UK expects EU countries to reopen Basel II arguments
UK regulators expect that other European Union (EU) countries will try to reopen Basel II bank accord discussions within the EU framework, a senior UK supervisor said on Monday.
The UK supports the carrying over of Basel II into draft EU laws and has encouraged the EU to adopt a straightforward transposition wherever possible, according to Clive Briault, director of prudential standards at the UK Financial Services Authority (FSA).
Briault’s remarks were delivered on his behalf by his deputy Ian Tower to the annual supervision conference in London of the British Bankers’ Association, the trade body representing both UK and foreign banks in Britain.
The FSA, the UK’s chief financial market watchdog, does not want to reopen Basel II discussions in the EU and hopes other countries do not either, Briault said. “Realistically, however, others will surely try, although one of our objectives will be to keep any differences between EU legislation and the Basel accord as small as possible,” he added.
The Basel Committee on Banking Supervision, the architect of Basel II and the body that effectively regulates international banking, wants to introduce the accord by late 2006. The object is to make the world’s banking system safer by determining how much of their assets banks must set aside as a cushion of protective capital to absorb unexpected losses from the risks of banking.
The progress of Basel II was held up by wrangles over some of the accord’s provisions, in particular its treatment of the risks of lending to small and medium-sized firms, or SMEs. EU member-state Germany threatened to veto Basel II at one stage if it penalised lending to SMEs, regarded in Germany as a mainspring of economic growth. The German government dropped its objections in July after the Basel Committee agreed a compromise treatment of lending to SMEs.
Briault said the UK is a “serious signatory” to the Basel accord, and would have to think very carefully about whether to follow Basel II where it may prove tougher than EU requirements. “Moreover, we may choose in some areas to be super-equivalent to both the EU and Basel, where there is a material risk of the standards otherwise being too low to enable us to meet our statutory objectives, and where this is justified by a cost benefit analysis,” Briault said.
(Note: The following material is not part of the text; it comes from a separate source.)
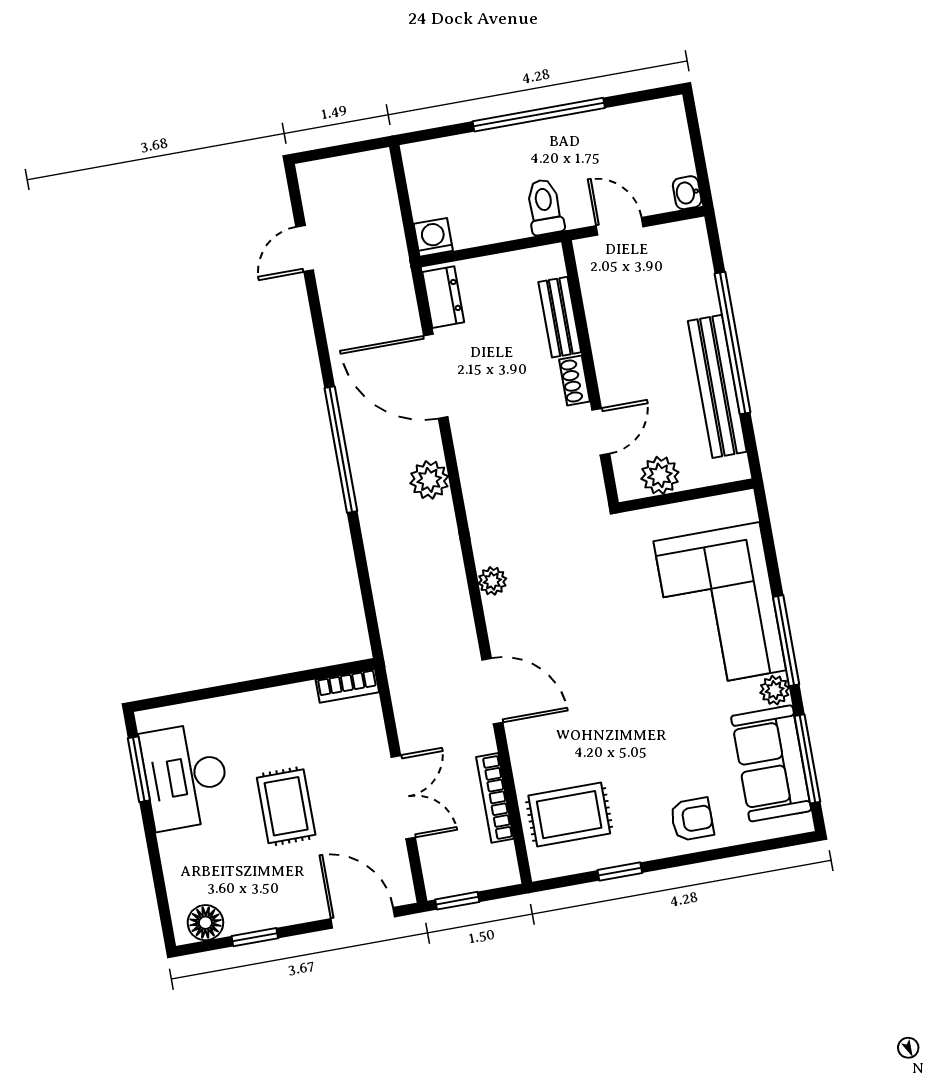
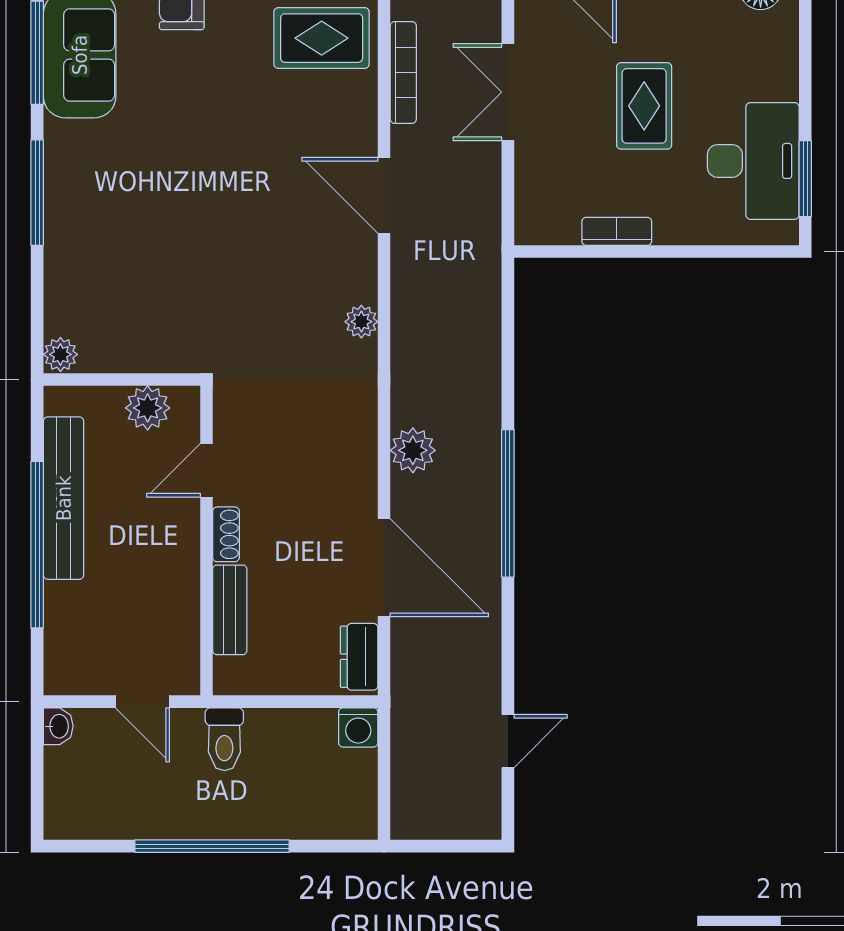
corner sofa: (720, 606) -> (106, 246), removed
bookcase: (347, 686) -> (617, 231), moved
plant: (775, 690) -> (60, 354), moved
The European Commission intends issuing a paper on progress with its rules, known as the third capital adequacy directive, or Cad 3, about a month after October 1, the date when the Basel Committee will issue some key documents. The EU paper will include draft rules giving an idea of what an EU directive might look like if the Basel II proposals were finalised in their current form.
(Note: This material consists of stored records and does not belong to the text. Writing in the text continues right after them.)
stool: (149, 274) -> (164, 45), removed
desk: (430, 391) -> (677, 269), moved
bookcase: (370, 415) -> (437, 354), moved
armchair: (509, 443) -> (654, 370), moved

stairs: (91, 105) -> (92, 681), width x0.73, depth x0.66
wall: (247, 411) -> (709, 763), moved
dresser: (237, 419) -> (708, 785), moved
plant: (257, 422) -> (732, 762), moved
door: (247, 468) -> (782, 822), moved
European bankers and regulators have in the past said they were worried the EU Cad 3 laws would lag behind the implementation of Basel II because of wrangling and procedural delays. The EU also has elections in 1994, which is also the year in which the union could expand to 25 nations. Both events could cause further delay to Cad 3, some bankers fear.
A major delay could put leading European banks at a competitive disadvantage to their North American and Japanese rivals who would be able to apply Basel II capital rules, these bankers argue.